■ WRITTEN REQUEST A: Render the listing as a numbered list, leaving out blank lines, starting with its first line and going on through the line with "Identify the document". Give only those lines.

■ PAGE:
##############################

Thursday, November 6, 2008

Is Programming so different from creating a rhythm?

"The concept of a poet-programmer or prose-programmer is of a person who works among the tangles of vines that yield the work. It is of one who sets up a series of events that culminates in the work as an action or execution of procedures. It includes a concept of intelligence that is more concerned with settling into motion a number of variables than with creating a representation." (Glazier 176)

Umm, yeah. Glazier seems entirely focused upon the process of creating in a digital medium. That's fine. But what does Glazier say about the PRODUCT of efforts in this new arena? Anybody?

For Glazier meaning seems to be rooted in the process of creation. I disagree. I couldn't disagree more. Unless some special circumstances exist, the process of creation becomes significant in only three instances:

1. Trivia.
Was this made by programming only in 1's and 0's? Really? Umm, wow, that must have taken a long time. Or: So, the artist was suspended naked, upside-down over a precipice as he painted the fifty foot tall mural with his own feces? Neat. And gross.

2. Experience.
The artist failed, or didn't get it "right enough" for themselves, and learned from the earlier effort, and "nailed it" later on.

3. You liked a particular piece and are interested in the artist. Could be filed under Trivia as well, but it implies a more than passing curiosity.

##############################

■ INPUT DATA:

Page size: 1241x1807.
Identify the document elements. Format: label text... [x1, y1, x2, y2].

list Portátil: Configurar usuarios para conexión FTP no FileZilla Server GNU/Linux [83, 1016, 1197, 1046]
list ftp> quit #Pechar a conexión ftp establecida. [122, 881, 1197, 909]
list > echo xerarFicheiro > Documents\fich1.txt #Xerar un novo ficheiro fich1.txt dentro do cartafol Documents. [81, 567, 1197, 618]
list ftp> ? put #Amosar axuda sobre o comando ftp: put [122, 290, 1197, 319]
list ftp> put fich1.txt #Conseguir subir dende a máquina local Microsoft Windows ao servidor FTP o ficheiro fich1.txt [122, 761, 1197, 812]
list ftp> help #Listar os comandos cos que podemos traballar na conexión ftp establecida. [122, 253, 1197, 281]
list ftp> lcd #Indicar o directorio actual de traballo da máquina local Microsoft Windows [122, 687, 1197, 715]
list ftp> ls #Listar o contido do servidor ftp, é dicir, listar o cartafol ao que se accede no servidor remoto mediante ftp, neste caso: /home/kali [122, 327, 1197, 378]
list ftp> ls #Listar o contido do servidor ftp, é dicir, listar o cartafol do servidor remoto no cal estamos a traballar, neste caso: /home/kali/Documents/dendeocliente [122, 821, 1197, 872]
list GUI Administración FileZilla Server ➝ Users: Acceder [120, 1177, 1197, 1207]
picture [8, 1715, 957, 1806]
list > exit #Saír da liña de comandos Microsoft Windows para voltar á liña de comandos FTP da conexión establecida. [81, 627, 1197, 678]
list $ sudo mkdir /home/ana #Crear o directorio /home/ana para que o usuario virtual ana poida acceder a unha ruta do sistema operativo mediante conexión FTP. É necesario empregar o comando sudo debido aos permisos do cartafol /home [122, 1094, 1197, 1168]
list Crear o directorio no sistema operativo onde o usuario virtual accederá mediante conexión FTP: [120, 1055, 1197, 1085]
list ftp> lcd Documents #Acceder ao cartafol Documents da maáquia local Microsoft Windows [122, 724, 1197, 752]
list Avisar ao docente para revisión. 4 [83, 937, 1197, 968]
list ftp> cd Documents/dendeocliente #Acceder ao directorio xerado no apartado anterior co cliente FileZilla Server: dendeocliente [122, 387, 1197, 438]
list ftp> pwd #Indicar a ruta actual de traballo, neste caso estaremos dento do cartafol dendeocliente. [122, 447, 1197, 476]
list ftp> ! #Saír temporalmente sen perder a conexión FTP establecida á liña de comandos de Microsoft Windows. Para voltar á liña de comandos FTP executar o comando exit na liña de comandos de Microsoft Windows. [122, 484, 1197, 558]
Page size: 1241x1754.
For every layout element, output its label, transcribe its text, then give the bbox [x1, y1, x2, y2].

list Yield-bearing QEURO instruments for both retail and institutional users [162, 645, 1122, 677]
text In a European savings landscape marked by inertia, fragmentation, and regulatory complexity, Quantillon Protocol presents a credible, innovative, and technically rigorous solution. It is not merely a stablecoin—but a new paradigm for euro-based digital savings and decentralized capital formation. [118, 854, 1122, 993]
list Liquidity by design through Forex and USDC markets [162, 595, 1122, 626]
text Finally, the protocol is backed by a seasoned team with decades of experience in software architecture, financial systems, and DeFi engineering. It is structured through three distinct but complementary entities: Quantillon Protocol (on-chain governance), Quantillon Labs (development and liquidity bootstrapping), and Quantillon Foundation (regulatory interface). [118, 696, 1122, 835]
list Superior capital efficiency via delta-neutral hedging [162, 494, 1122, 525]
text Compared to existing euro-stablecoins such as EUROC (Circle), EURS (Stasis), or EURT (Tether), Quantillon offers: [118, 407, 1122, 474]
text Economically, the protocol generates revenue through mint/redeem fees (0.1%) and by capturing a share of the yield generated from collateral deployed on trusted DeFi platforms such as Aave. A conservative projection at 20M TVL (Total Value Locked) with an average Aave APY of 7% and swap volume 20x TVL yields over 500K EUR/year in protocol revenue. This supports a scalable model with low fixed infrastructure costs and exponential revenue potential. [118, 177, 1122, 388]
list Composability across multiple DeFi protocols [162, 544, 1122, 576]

##############################

■ WRITTEN REQUEST B: Summarize the post on Glazier in two sentences.

■ CORRECT OUTPUT A:
1. Page size: 1241x1807.
2. Identify the document elements. Format: label text... [x1, y1, x2, y2].

■ CORRECT OUTPUT B: The post quotes Glazier describing the poet-programmer as one who sets up a series of events that culminates in the work. The writer finds Glazier focused entirely on the process of creating in a digital medium, asks what he says about the product, and disagrees that meaning is rooted in process, arguing that process matters in only three instances: trivia, experience, and interest in an artist after liking a particular piece.